Cet engrenage fatal est déjà dramatique en soi mais il est rendu plus aigu par la position de l’Ukraine au croisement des jeux de puissance américains ou russes et devant le regard atone de l’Union européenne. Par l’extension de l’OTAN jusqu’à 130 km de Saint-Pétersbourg, le projet de bouclier anti-missiles et la politique d’influence par le biais notamment des fondations (Carnegie en Ukraine), la politique de puissance américaine heurte directement la Russie dans ce qu’elle estime comme étant sa zone d’influence mais aussi sa sécurité propre. La Russie n’a pas hésité à s’engager face à la Géorgie en 2008 pour stopper cette avancée. Elle ne pouvait rester sans réagir à la possibilité d’une association avec l’Union européenne, perçue comme prélude à une adhésion, non que l’Union européenne soit une menace en soi mais parce qu’elle est considérée comme l’antichambre de l’OTAN. L’Ukraine sous protectorat américain, comme n’importe quel autre pays européen, était et restera inconcevable pour Moscou.

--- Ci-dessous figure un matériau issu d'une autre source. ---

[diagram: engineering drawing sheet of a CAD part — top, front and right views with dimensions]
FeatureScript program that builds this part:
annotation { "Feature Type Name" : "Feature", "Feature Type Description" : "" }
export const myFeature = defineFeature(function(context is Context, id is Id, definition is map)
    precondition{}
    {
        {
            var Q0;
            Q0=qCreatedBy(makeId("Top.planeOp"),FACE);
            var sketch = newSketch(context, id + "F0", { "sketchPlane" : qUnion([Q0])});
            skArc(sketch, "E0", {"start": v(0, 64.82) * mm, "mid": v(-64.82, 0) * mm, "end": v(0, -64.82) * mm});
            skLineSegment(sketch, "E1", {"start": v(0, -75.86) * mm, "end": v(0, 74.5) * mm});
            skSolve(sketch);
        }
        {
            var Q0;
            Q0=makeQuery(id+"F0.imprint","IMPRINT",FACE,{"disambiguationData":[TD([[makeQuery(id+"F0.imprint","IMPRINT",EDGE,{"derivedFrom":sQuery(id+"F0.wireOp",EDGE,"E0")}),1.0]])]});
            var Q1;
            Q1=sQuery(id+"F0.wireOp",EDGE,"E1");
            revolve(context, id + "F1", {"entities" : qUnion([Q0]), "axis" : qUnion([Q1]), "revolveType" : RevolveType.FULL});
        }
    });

Avec les hésitations américaines, les incantations européennes et les décisions désastreuses du gouvernement provisoire de Kiev, une conjonction de paramètres favorables est apparue pour un « coup », coutumier de la politique russe. Action de force à la fois limitée, rapide et progressive, l’occupation en dix jours de la Crimée par quelques centaines de « soldats fantômes » est un modèle d’opération militaire « en dessous du niveau de la guerre ». Ce succès n’a toutefois été possible que grâce à, quoiqu’en disent les nationalistes ukrainiens, un vrai sentiment russophile majoritaire dans cette province, et à la totale inaction de l’armée ukrainienne, témoignant ainsi de sa perte de substance adossée depuis plus de vingt ans à un pouvoir sans âme et qui préférait consacrer ses faibles ressources aux organes de sécurité intérieure. On notera aussi qu’aucun des signataires du Mémorandum de Bucarest, garantissant depuis 1994 l’intégrité du territoire ukrainien n’a vraiment bougé, ni par ailleurs la Chine et la France qui s’y sont associées plus tard.

Dans un essai paru il y a dix ans, Bertrand Badie parlait de L’impuissance de la puissance. Selon lui, le temps des guerres interétatiques était révolu et l’emploi de la force armée finalement toujours négatif à notre époque post-moderne. Il semble pourtant que le positionnement de la 4e division blindée et la 2e division d’infanterie motorisée russes dans la région de Belgorod d’où elles peuvent à la fois, à foncer vers Kiev ou vers les provinces russophones du sud-est aient quand même un certain poids sur le cours de l’Histoire. Grâce à la réorganisation et à la modernisation en cours de son armée, la Russie dispose de tous les moyens pour peser sur les évènements depuis la gesticulation diplomatique (en retirant ou en ajoutant des forces) jusqu’à l’invasion du Donbass ou de la côte de la Mer noire, en passant par l’aide pour ou moins ouverte aux mouvements locaux favorables.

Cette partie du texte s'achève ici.